PROBLEM - Nothing but the lines below, from the first through the line containing "Miettoiletten Deutschland", should be set down, each one exactly and without pictures.

Page images and extracted text -
+-------+
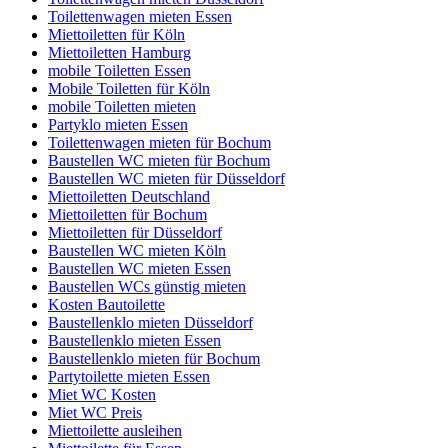
Toilettenwagen mieten Essen
Miettoiletten für Köln
Miettoiletten Hamburg
mobile Toiletten Essen
Mobile Toiletten für Köln
mobile Toiletten mieten
Partyklo mieten Essen
Toilettenwagen mieten für Bochum
Baustellen WC mieten für Bochum
Baustellen WC mieten für Düsseldorf
Miettoiletten Deutschland
Miettoiletten für Bochum
Miettoiletten für Düsseldorf
Baustellen WC mieten Köln
Baustellen WC mieten Essen
Baustellen WCs günstig mieten
Kosten Bautoilette
Baustellenklo mieten Düsseldorf
Baustellenklo mieten Essen
Baustellenklo mieten für Bochum
Partytoilette mieten Essen
Miet WC Kosten
Miet WC Preis
Miettoilette ausleihen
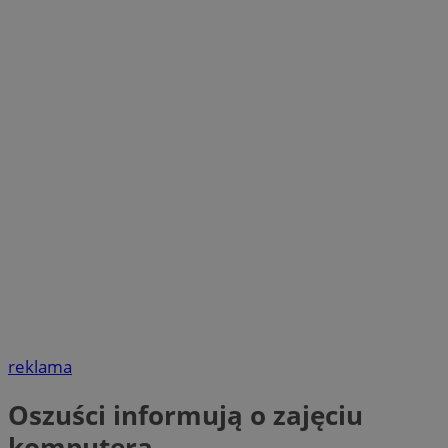
reklama
Oszuści informują o zajęciu
komputera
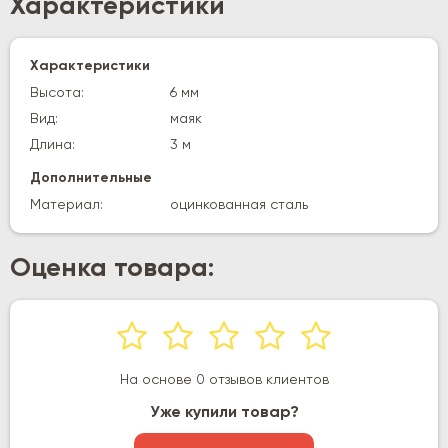
Характеристики
Характеристики
Высота:
6 мм
Вид:
маяк
Длина:
3 м
Дополнительные
Материал:
оцинкованная сталь
Оценка товара:
На основе 0 отзывов клиентов
Уже купили товар?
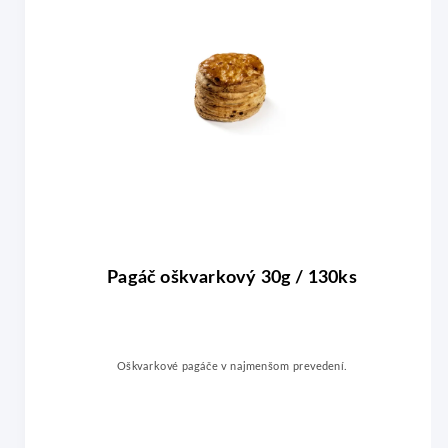
Pagáč oškvarkový 30g / 130ks
Oškvarkové pagáče v najmenšom prevedení.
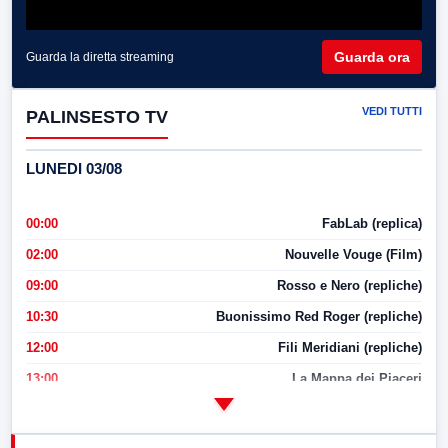
Guarda ora
Guarda la diretta streaming
VEDI TUTTI
PALINSESTO TV
LUNEDI 03/08
00:00
FabLab (replica)
02:00
Nouvelle Vouge (Film)
09:00
Rosso e Nero (repliche)
10:30
Buonissimo Red Roger (repliche)
12:00
Fili Meridiani (repliche)
13:00
La Mappa dei Piaceri
14:00
LabNews
17:00
LabNews (replica)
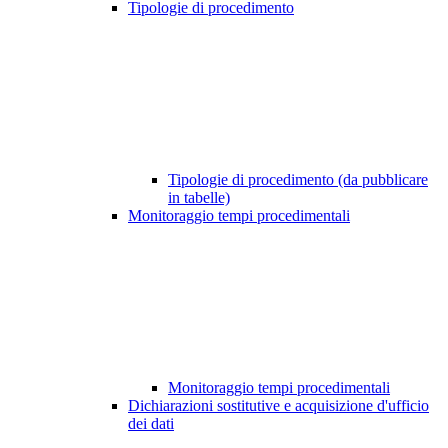
Tipologie di procedimento
Tipologie di procedimento (da pubblicare
in tabelle)
Monitoraggio tempi procedimentali
Monitoraggio tempi procedimentali
Dichiarazioni sostitutive e acquisizione d'ufficio
dei dati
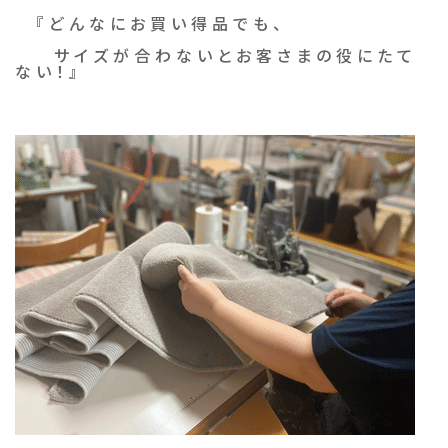
『どんなにお買い得品でも、
サイズが合わないとお客さまの役にたて
ない！』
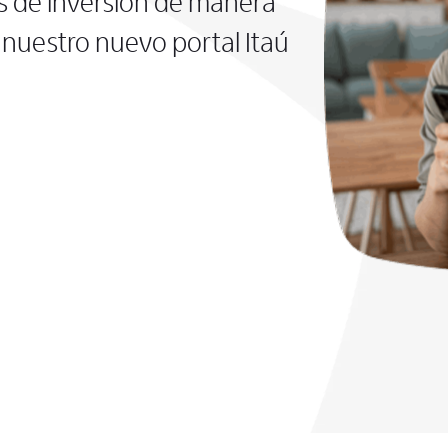
s de inversión de manera
nuestro nuevo portal Itaú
+-------+
OUTPUT FOR THIS TASK -
Toilettenwagen mieten Essen
Miettoiletten für Köln
Miettoiletten Hamburg
mobile Toiletten Essen
Mobile Toiletten für Köln
mobile Toiletten mieten
Partyklo mieten Essen
Toilettenwagen mieten für Bochum
Baustellen WC mieten für Bochum
Baustellen WC mieten für Düsseldorf
Miettoiletten Deutschland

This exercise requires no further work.